I didn’t have a particular form or structure for the book in mind initially, but when assembling the manuscript, I noted similarities and differences that gave each section a distinct tone and voice. The Hildegard poems are written entirely in unrhymed couplets with lines of varying lengths. Many lines contain caesuras and spaces between words that signal pauses and silences to evoke how her plainsong opens itself to creation and play. The poems on Keats continue with two-line stanzas at the beginning but expand to contain a variety of forms, including unrhymed free verse and stanzas composed of quatrains, tercets, and octaves. Some poems employ Keats’s use of rhymed iambic pentameter, while the second to last poem is a Shakespearean sonnet. I chose this form because Keats loved Shakespeare and wrote all his sonnets in the Shakespearean form of four quatrains and a rhyming couplet. My purpose was to combine traditional structures with open form in order to form a bridge between Keats’ time and ours. “Cariboo Fires” focuses on concision and Zen simplicity in order to interact effectively with Mark’s colour photos. The first poem of the last sequence, also titled “Corona Corona,” opens with questions in a conversational tone. However, its form is based on the traditional corona or “crown of sonnets” in which the last line of the first stanza becomes the first line of the next. Eventually the sequence comes full circle where the last line repeats the first line of the first sonnet. My corona is a contemporary adaptation, as my first and last lines echo but do not precisely duplicate each other, it is shorter than a traditional corona, and the lines of my fourteen-line stanzas are in free verse. In a nutshell, I was attempting to create rhythm and form by uniting tradition and innovation.

10. What was the most satisfying aspect about writing this book (other than perhaps the satisfaction of finishing it)?

What I found most satisfying about both the writing process and the completed book was sensing that its apparently disparate sections fit together beyond my expectations as I moved into the process of ordering the sequences. I loved collaborating with Mark when conjoining his photos with my poems. After the fires devastated areas near Young Lake in the Cariboo in 2017, we came to survey the damage together, noting that although our cabin was spared because of the firefighters’ intervention, many of the trees were burnt down, the boathouse, dock, and boat destroyed, and sites we loved to visit nearby completely devastated. Yet the landscapes also had a kind of eerie beauty where we could also see nature’s regenerative powers already at work. What remains satisfying about working on poems in response to Hildegard’s mandalas is that I am currently collaborating with fellow poet Harold Rhenisch on a series of poems titled Hilde & Johann in which Hildegard of Bingen and Johann Sebastian Bach join up in liminal space to survey our current era. The focus of this work in progress is on the musicality of poetry and the value of poetry in times of crisis. So sometimes the concerns of one book can reincarnate in new ways into another.

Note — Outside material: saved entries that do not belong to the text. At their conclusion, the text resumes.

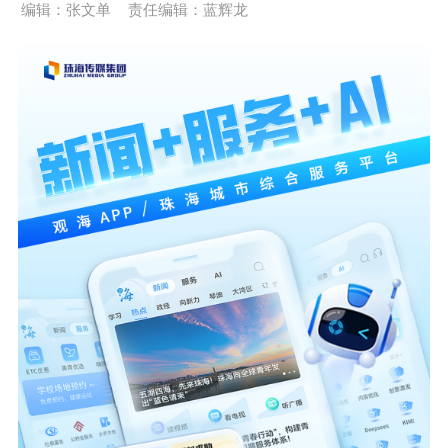
编辑：张文单
责任编辑：蓝辉龙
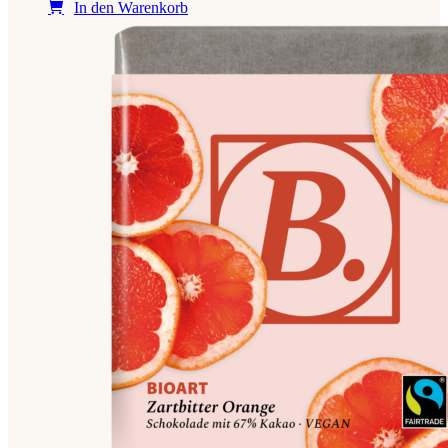
In den Warenkorb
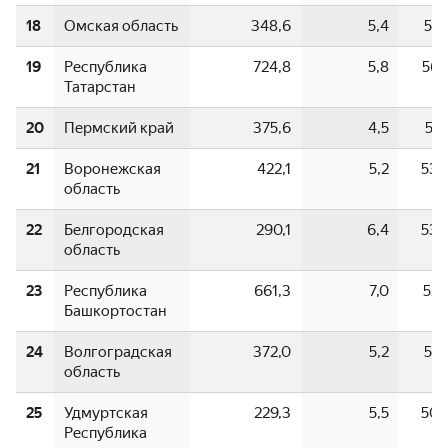
18
Омская область
348,6
5,4
57,
19
Республика
724,8
5,8
56,
Татарстан
20
Пермский край
375,6
4,5
56,
21
Воронежская
422,1
5,2
53,
область
22
Белгородская
290,1
6,4
53,
область
23
Республика
661,3
7,0
52,
Башкортостан
24
Волгоградская
372,0
5,2
51,
область
25
Удмуртская
229,3
5,5
50,
Республика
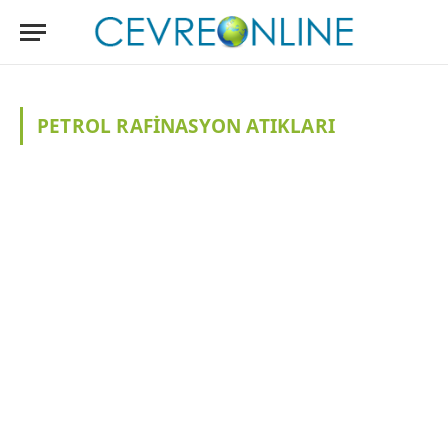
PETROL RAFINASYON ATIKLARI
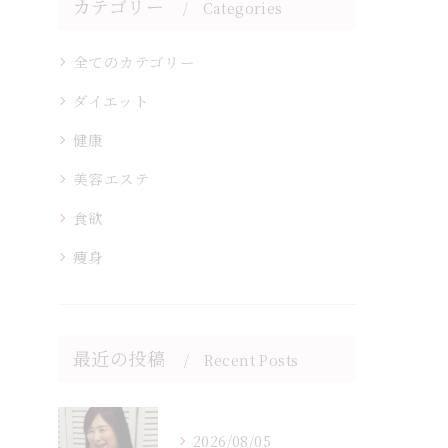
カテゴリー
Categories
全てのカテゴリー
ダイエット
健康
美容エステ
食欲
痩身
最近の投稿
Recent Posts
2026/08/05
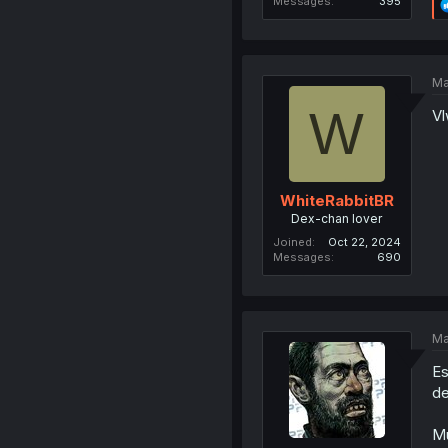
Messages
395
Ma
W
Vl
WhiteRabbitBR
Dex-chan lover
Joined
Oct 22, 2024
Messages
690
Ma
Es
de
Mu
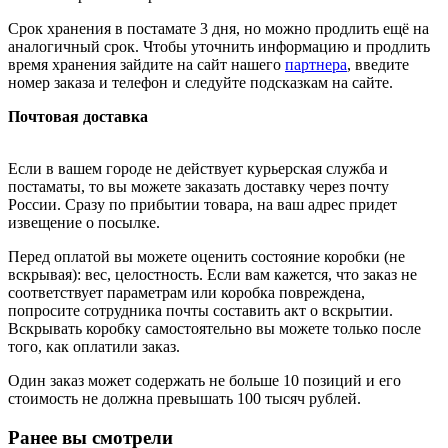
Срок хранения в постамате 3 дня, но можно продлить ещё на
аналогичный срок. Чтобы уточнить информацию и продлить
время хранения зайдите на сайт нашего
партнера
, введите
номер заказа и телефон и следуйте подсказкам на сайте.
Почтовая доставка
Если в вашем городе не действует курьерская служба и
постаматы, то вы можете заказать доставку через почту
России. Сразу по прибытии товара, на ваш адрес придет
извещение о посылке.
Перед оплатой вы можете оценить состояние коробки (не
вскрывая): вес, целостность. Если вам кажется, что заказ не
соответствует параметрам или коробка повреждена,
попросите сотрудника почты составить акт о вскрытии.
Вскрывать коробку самостоятельно вы можете только после
того, как оплатили заказ.
Один заказ может содержать не больше 10 позиций и его
стоимость не должна превышать 100 тысяч рублей.
Ранее вы смотрели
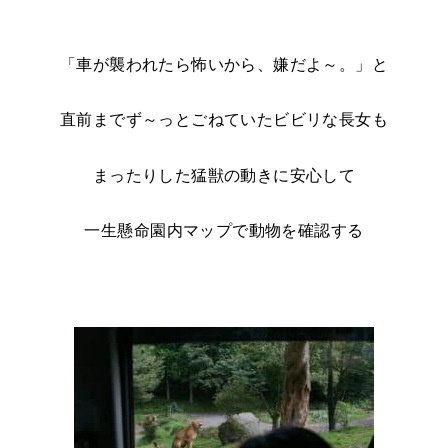
「車が襲われたら怖いから、嫌だよ～。」と
直前までず～っとごねていたビビリな長女も
まったりした猛獣の動きに安心して
一生懸命園内マップで動物を確認する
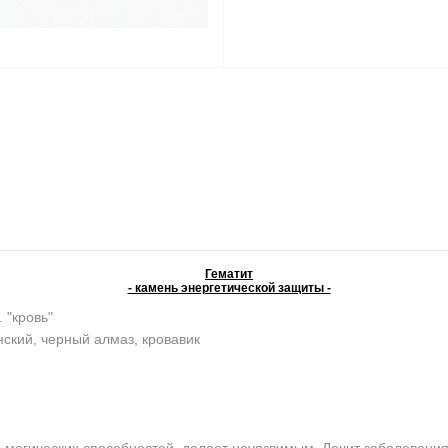
Гематит
- камень энергетической защиты -
. "кровь"
ский, черный алмаз, кровавик
агических способностей, делает неуязвимым. Лечит заболевания 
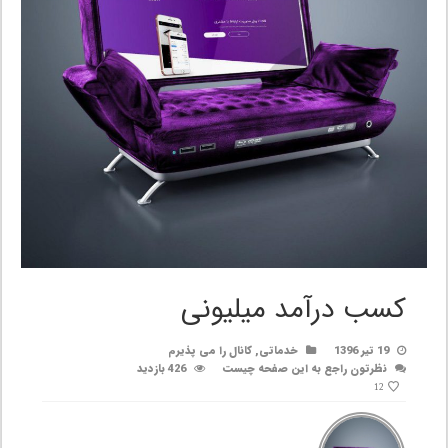
کسب درآمد میلیونی
19 تیر 1396
خدماتی
,
کانال را می پذیرم
نظرتون راجع به این صفحه چیست
426 بازدید
12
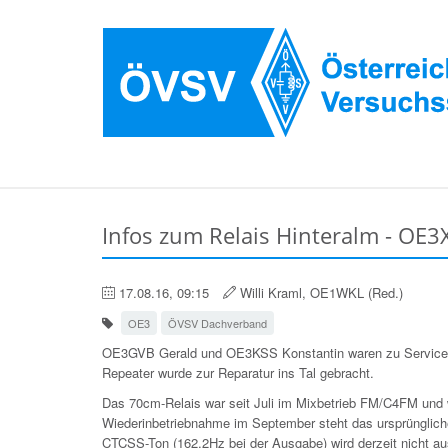
Infos zum Relais Hinteralm - OE3
17.08.16, 09:15
Willi Kraml, OE1WKL (Red.)
OE3
ÖVSV Dachverband
OE3GVB Gerald und OE3KSS Konstantin waren zu Servicearbe
Repeater wurde zur Reparatur ins Tal gebracht.
Das 70cm-Relais war seit Juli im Mixbetrieb FM/C4FM und wu
Wiederinbetriebnahme im September steht das ursprüngliche
CTCSS-Ton (162,2Hz bei der Ausgabe) wird derzeit nicht a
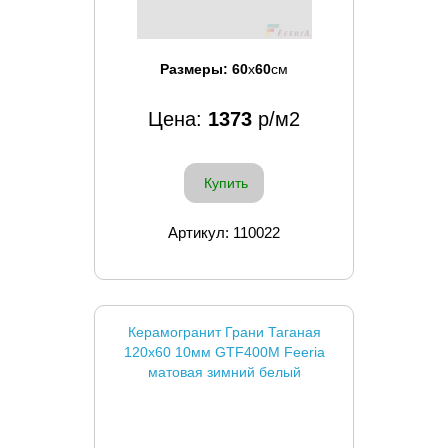
Размеры:
60
x
60
см
Цена:
1373
р/м2
Купить
Артикул: 110022
Керамогранит Грани Таганая
120x60 10мм GTF400М Feeria
матовая зимний белый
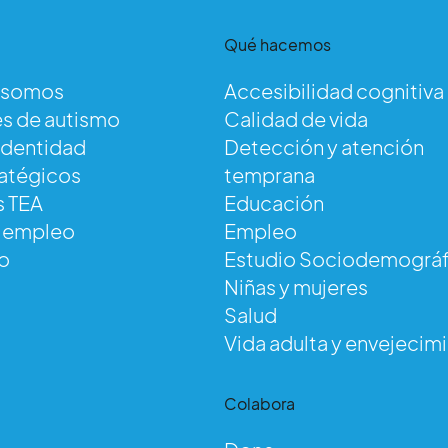
Qué hacemos
 somos
Accesibilidad cognitiva
s de autismo
Calidad de vida
identidad
Detección y atención
ratégicos
temprana
s TEA
Educación
e empleo
Empleo
o
Estudio Sociodemográf
Niñas y mujeres
Salud
Vida adulta y envejecim
d
Colabora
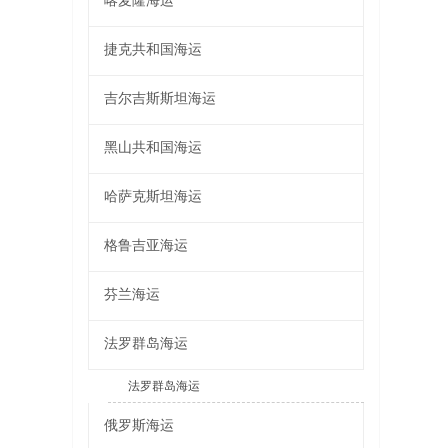
喀麦隆海运
捷克共和国海运
吉尔吉斯斯坦海运
黑山共和国海运
哈萨克斯坦海运
格鲁吉亚海运
芬兰海运
法罗群岛海运
法罗群岛海运
俄罗斯海运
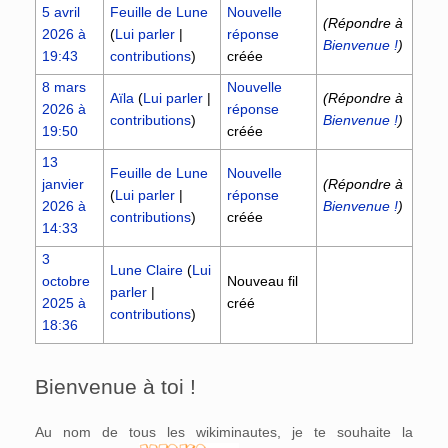
5 avril
Feuille de Lune
Nouvelle
(Répondre à
2026 à
(
Lui parler
|
réponse
Bienvenue !
)
19:43
contributions
)
créée
8 mars
Nouvelle
Aïla
(
Lui parler
|
(Répondre à
2026 à
réponse
contributions
)
Bienvenue !
)
19:50
créée
13
Feuille de Lune
Nouvelle
janvier
(Répondre à
(
Lui parler
|
réponse
2026 à
Bienvenue !
)
contributions
)
créée
14:33
3
Lune Claire
(
Lui
octobre
Nouveau fil
parler
|
2025 à
créé
contributions
)
18:36
Bienvenue à toi !
Au nom de tous les wikiminautes, je te souhaite la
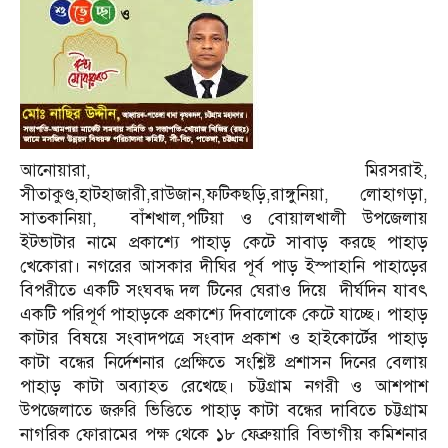
আনোয়ারা, মিরসরাই,
সীতাকুণ্ড,হাটহাজারী,রাউজান,ফটিকছড়ি,রাঙ্গুনিয়া, লোহাগড়া,
সাতকানিয়া, বাঁশখাল,পটিয়া ও বোয়ালখালী উপজেলায়
ইটভাটার নামে প্রকাশ্যে পাহাড় কেটে সাবাড় করছে পাহাড়
খেকোরা। নগরের আসকার দীঘির পূর্ব পাড় ইস্পাহানি পাহাড়ের
বিপরীতে একটি সংঘবদ্ধ দল টিনের ঘেরাও দিয়ে দীর্ঘদিন যাবৎ
একটি পরিপূর্ণ পাহাড়কে প্রকাশ্যে দিবালোকে কেটে যাচ্ছে। পাহাড়
কাটার বিষয়ে সংবাদপত্রে সংবাদ প্রকাশ ও হাইকোর্টের পাহাড়
কাটা বন্ধের নির্দেশনার প্রেক্ষিতে সংশ্লিষ্ট প্রশাসন দিনের বেলায়
পাহাড় কাটা অব্যাহত রেখেছে। চট্টগ্রাম নগরী ও আশপাশ
উপজেলাতে জরুরি ভিত্তিতে পাহাড় কাটা বন্ধের দাবিতে চট্টগ্রাম
নাগরিক ফোরামের পক্ষ থেকে ১৮ ফেব্রুয়ারি বিভাগীয় কমিশনার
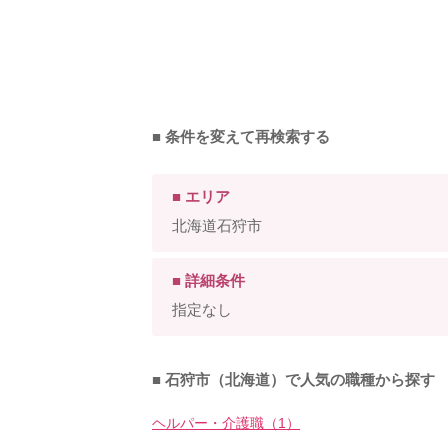
■ 条件を変えて再検索する
■ エリア
北海道石狩市
■ 詳細条件
指定なし
■ 石狩市（北海道）で人気の職種から探す
ヘルパー・介護職（1）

Photo Credit: Mark Haddock

Susan McCaslin is a BC poet residing outside Fort Langley, BC who has published sixteen volumes of poetry including her most recent, Heart Work (Ekstasis Editions, 2020). She has edited two poetry anthologies, written a memoir, a volume of essays, and a volume of creative non-fiction. Susan did her Ph.D. in English Literature at UBC and taught English and Creative Writing at Douglas College in New Westminster, BC for 23 years. She initiated the Han Shan Poetry Project in 2012, which drew on poetry to help save an endangered forest in Glen Valley near her home on the ancestral lands of the Kwantlen First Nation.